**MATERIALS PROVIDED**
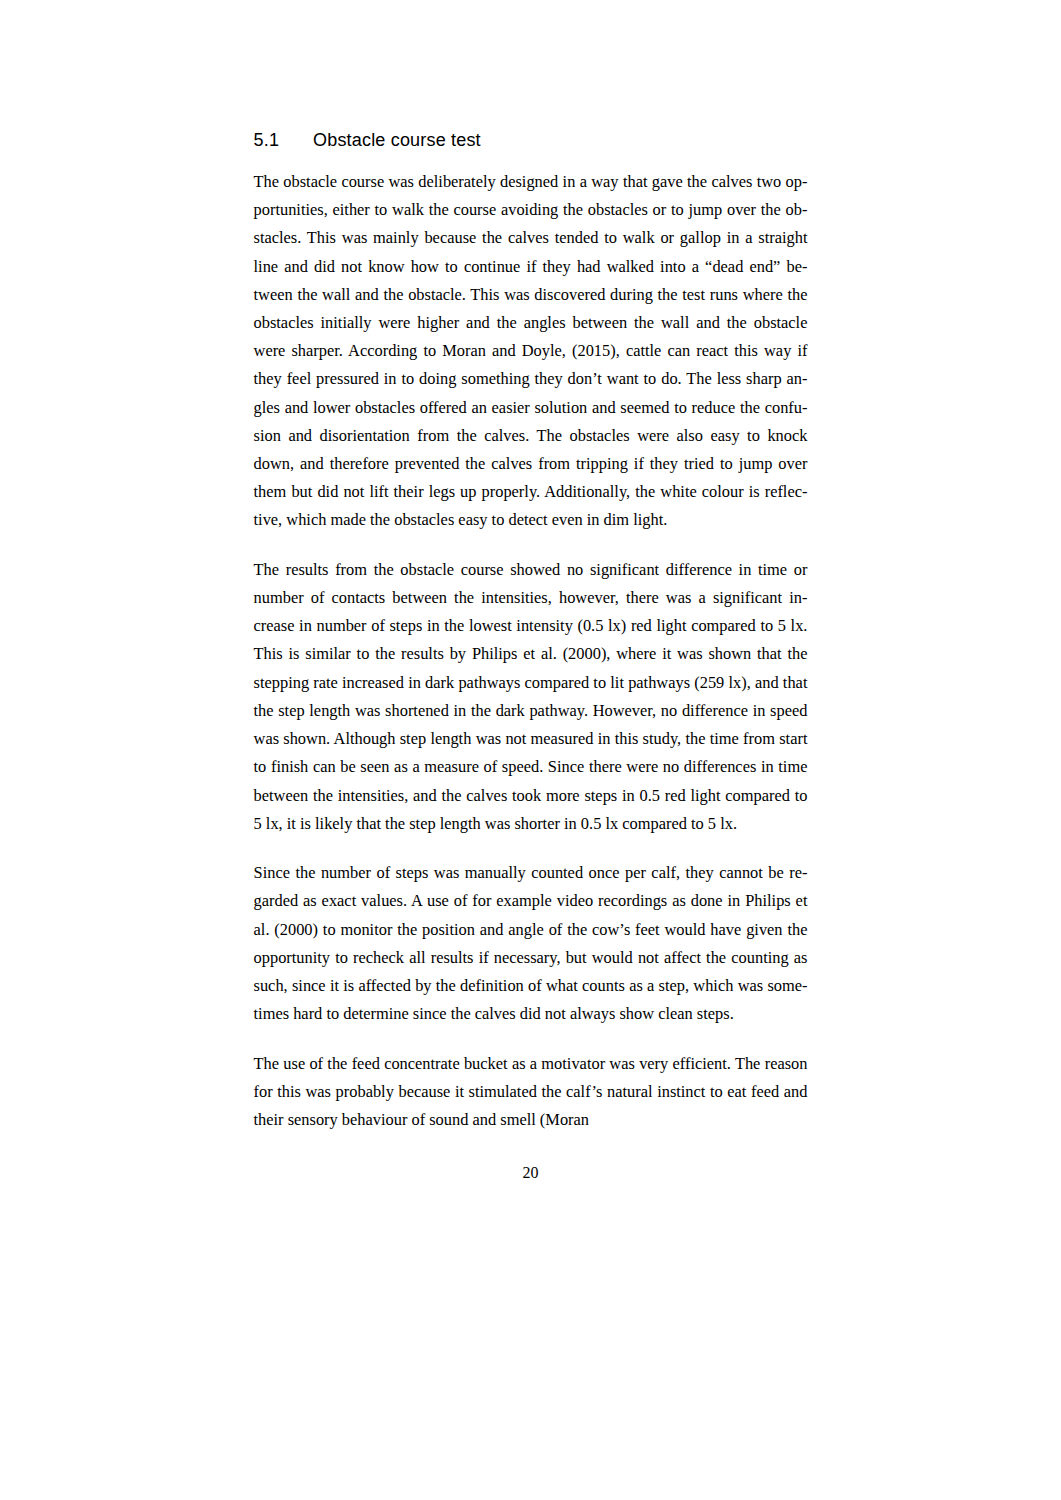5.1 Obstacle course test
The obstacle course was deliberately designed in a way that gave the calves two opportunities, either to walk the course avoiding the obstacles or to jump over the obstacles. This was mainly because the calves tended to walk or gallop in a straight line and did not know how to continue if they had walked into a “dead end” between the wall and the obstacle. This was discovered during the test runs where the obstacles initially were higher and the angles between the wall and the obstacle were sharper. According to Moran and Doyle, (2015), cattle can react this way if they feel pressured in to doing something they don’t want to do. The less sharp angles and lower obstacles offered an easier solution and seemed to reduce the confusion and disorientation from the calves. The obstacles were also easy to knock down, and therefore prevented the calves from tripping if they tried to jump over them but did not lift their legs up properly. Additionally, the white colour is reflective, which made the obstacles easy to detect even in dim light.
The results from the obstacle course showed no significant difference in time or number of contacts between the intensities, however, there was a significant increase in number of steps in the lowest intensity (0.5 lx) red light compared to 5 lx. This is similar to the results by Philips et al. (2000), where it was shown that the stepping rate increased in dark pathways compared to lit pathways (259 lx), and that the step length was shortened in the dark pathway. However, no difference in speed was shown. Although step length was not measured in this study, the time from start to finish can be seen as a measure of speed. Since there were no differences in time between the intensities, and the calves took more steps in 0.5 red light compared to 5 lx, it is likely that the step length was shorter in 0.5 lx compared to 5 lx.
Since the number of steps was manually counted once per calf, they cannot be regarded as exact values. A use of for example video recordings as done in Philips et al. (2000) to monitor the position and angle of the cow’s feet would have given the opportunity to recheck all results if necessary, but would not affect the counting as such, since it is affected by the definition of what counts as a step, which was sometimes hard to determine since the calves did not always show clean steps.
The use of the feed concentrate bucket as a motivator was very efficient. The reason for this was probably because it stimulated the calf’s natural instinct to eat feed and their sensory behaviour of sound and smell (Moran
20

**WORK REQUIRED**
Repeat each line of the records exactly, dropping the pictures.

**RESPONSE FOR THIS EXERCISE**
5.1 Obstacle course test
The obstacle course was deliberately designed in a way that gave the calves two opportunities, either to walk the course avoiding the obstacles or to jump over the obstacles. This was mainly because the calves tended to walk or gallop in a straight line and did not know how to continue if they had walked into a “dead end” between the wall and the obstacle. This was discovered during the test runs where the obstacles initially were higher and the angles between the wall and the obstacle were sharper. According to Moran and Doyle, (2015), cattle can react this way if they feel pressured in to doing something they don’t want to do. The less sharp angles and lower obstacles offered an easier solution and seemed to reduce the confusion and disorientation from the calves. The obstacles were also easy to knock down, and therefore prevented the calves from tripping if they tried to jump over them but did not lift their legs up properly. Additionally, the white colour is reflective, which made the obstacles easy to detect even in dim light.
The results from the obstacle course showed no significant difference in time or number of contacts between the intensities, however, there was a significant increase in number of steps in the lowest intensity (0.5 lx) red light compared to 5 lx. This is similar to the results by Philips et al. (2000), where it was shown that the stepping rate increased in dark pathways compared to lit pathways (259 lx), and that the step length was shortened in the dark pathway. However, no difference in speed was shown. Although step length was not measured in this study, the time from start to finish can be seen as a measure of speed. Since there were no differences in time between the intensities, and the calves took more steps in 0.5 red light compared to 5 lx, it is likely that the step length was shorter in 0.5 lx compared to 5 lx.
Since the number of steps was manually counted once per calf, they cannot be regarded as exact values. A use of for example video recordings as done in Philips et al. (2000) to monitor the position and angle of the cow’s feet would have given the opportunity to recheck all results if necessary, but would not affect the counting as such, since it is affected by the definition of what counts as a step, which was sometimes hard to determine since the calves did not always show clean steps.
The use of the feed concentrate bucket as a motivator was very efficient. The reason for this was probably because it stimulated the calf’s natural instinct to eat feed and their sensory behaviour of sound and smell (Moran
20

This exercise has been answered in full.